La encrucijada del Seguro Social en EE. UU.: Recortes de hasta 25% amenazan a millones para 2033
El principal fondo de jubilación del país se agotará en menos de una década, forzando una drástica reducción de beneficios si el Congreso no implementa una reforma urgente.

El sistema de Seguridad Social de Estados Unidos, pilar fundamental para la jubilación de millones de ciudadanos, se encuentra en una carrera contra el tiempo. Según las proyecciones del Informe de los Fideicomisarios de 2024, el Fondo Fiduciario del Seguro de Vejez y Supervivientes (OASI) se agotará para el año 2033. Si los legisladores no actúan, los beneficiarios enfrentarán un recorte automático y generalizado de entre el 21% y el 25% en sus pagos mensuales, una situación que amenaza la estabilidad financiera de la población más vulnerable y de la economía en general.
El Origen del Déficit: Una Crisis Demográfica
El problema central radica en un desequilibrio demográfico: el número de trabajadores que contribuyen al sistema con sus impuestos de nómina es cada vez menor en proporción al creciente número de jubilados que reciben beneficios. Desde 2010, el programa paga más en beneficios de lo que recibe en ingresos, una brecha que hasta ahora ha sido cubierta por las reservas del fondo fiduciario. Sin embargo, esas reservas se están vaciando, y se estima que el sistema enfrenta un déficit no financiado de 23 billones de dólares en los próximos 75 años.
Una vez que el fondo se agote en 2033, la ley estipula que la Seguridad Social solo podrá pagar un monto equivalente a los ingresos que reciba, lo que se traduce en aproximadamente el 77% de los beneficios prometidos. Este recorte afectaría a todos por igual, sin distinción de edad o nivel de ingresos.
Impacto Devastador en Jubilados y la Economía
Para los más de 70 millones de estadounidenses que dependen de estos pagos, las consecuencias serían catastróficas. Un recorte del 25% podría significar la diferencia entre la solvencia y la pobreza. Millones de personas mayores, para quienes el Seguro Social representa el 90% o más de sus ingresos, tendrían dificultades inmediatas para cubrir gastos básicos como vivienda, alimentos y medicinas. Un estudio reciente cuantificó que una reducción de esta magnitud sería económicamente equivalente a un aumento de 1.8 puntos porcentuales en la tasa de desempleo a nivel nacional, con un impacto aún mayor en las economías locales.
El impacto económico no se limitaría a los hogares. La reducción drástica en el poder adquisitivo de los jubilados contraería el consumo, afectando a las empresas y generando una desaceleración económica. Un análisis del National Institute on Retirement Security advirtió que un recorte de esta naturaleza podría reducir la producción económica en cientos de miles de millones de dólares.
Soluciones Políticas sobre la Mesa
El Congreso tiene varias opciones para evitar el colapso, aunque todas implican decisiones políticamente difíciles. Las propuestas se dividen principalmente en dos categorías: aumentar los ingresos o reducir los gastos.
Entre las soluciones más debatidas se encuentran:
- Aumentar la edad plena de jubilación: Elevar gradualmente la edad para recibir beneficios completos, actualmente en 67 años, hasta los 69 o 70 años.
- Eliminar o elevar el tope impositivo: Actualmente, solo los ingresos hasta un cierto límite ($176,100 en 2025) están sujetos al impuesto del Seguro Social. Eliminar este tope haría que los trabajadores con mayores ingresos contribuyan más.

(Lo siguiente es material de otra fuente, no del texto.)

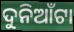
ଦୁନିଆଁଟା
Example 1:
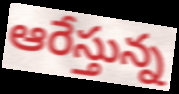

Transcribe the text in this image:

ఆరేస్తున్న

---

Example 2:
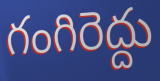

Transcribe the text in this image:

గంగిరెద్దు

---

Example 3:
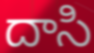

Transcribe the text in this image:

దాసి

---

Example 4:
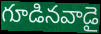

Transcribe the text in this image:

గూడినవాడై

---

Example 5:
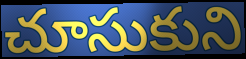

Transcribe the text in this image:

చూసుకుని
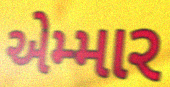
એમ્માર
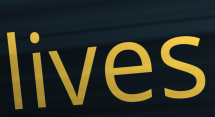
lives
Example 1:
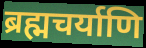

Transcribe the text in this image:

ब्रह्मचर्याणि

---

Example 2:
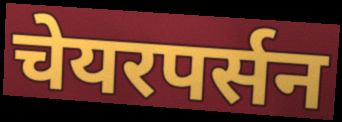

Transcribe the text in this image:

चेयरपर्सन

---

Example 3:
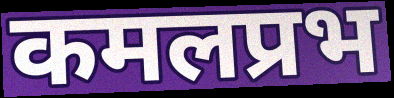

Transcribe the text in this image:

कमलप्रभ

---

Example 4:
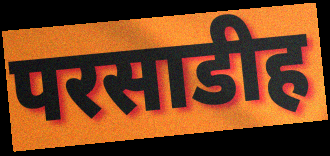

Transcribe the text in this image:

परसाडीह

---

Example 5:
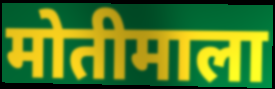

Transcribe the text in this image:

- Incrementar la tasa del impuesto sobre la nómina: Aumentar el porcentaje que pagan tanto empleados como empleadores, actualmente en 6.2% cada uno.

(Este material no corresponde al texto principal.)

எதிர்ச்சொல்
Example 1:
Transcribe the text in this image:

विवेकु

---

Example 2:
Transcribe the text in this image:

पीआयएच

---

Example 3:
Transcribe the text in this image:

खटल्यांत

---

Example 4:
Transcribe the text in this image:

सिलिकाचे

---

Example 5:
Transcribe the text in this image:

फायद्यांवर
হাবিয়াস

- Modificar la fórmula del ajuste por costo de vida (COLA): Utilizar un índice de precios "encadenado" (Chained CPI), que tiende a crecer más lentamente, para calcular los aumentos anuales de los beneficios.

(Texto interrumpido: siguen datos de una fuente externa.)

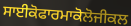
ਸਾਈਕੋਫਾਰਮਾਕੋਲੋਜੀਕਲ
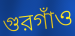
গুরগাঁও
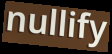
nullify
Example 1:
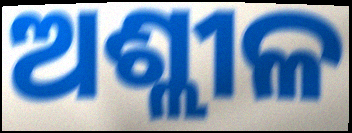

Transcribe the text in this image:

ଅଶ୍ଲୀଳ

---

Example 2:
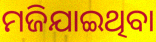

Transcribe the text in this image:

ମଜିଯାଇଥିବା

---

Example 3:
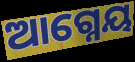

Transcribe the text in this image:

Políticamente, existe una clara división. Los demócratas tienden a favorecer soluciones basadas en el aumento de ingresos, como elevar los impuestos a los más ricos, mientras que los republicanos se inclinan por la reducción de beneficios, como el aumento de la edad de jubilación.
La Urgencia de Actuar
La inacción no es una opción viable. Cada año que pasa sin una reforma, el déficit se agrava y las soluciones se vuelven más drásticas. La falta de consenso en Washington ha postergado una decisión crucial que afecta directamente la seguridad financiera de varias generaciones de estadounidenses. Sin una acción bipartidista y decidida, el reloj seguirá avanzando hacia una crisis que recortará los ingresos de millones de jubilados y dejará una profunda herida en la economía del país.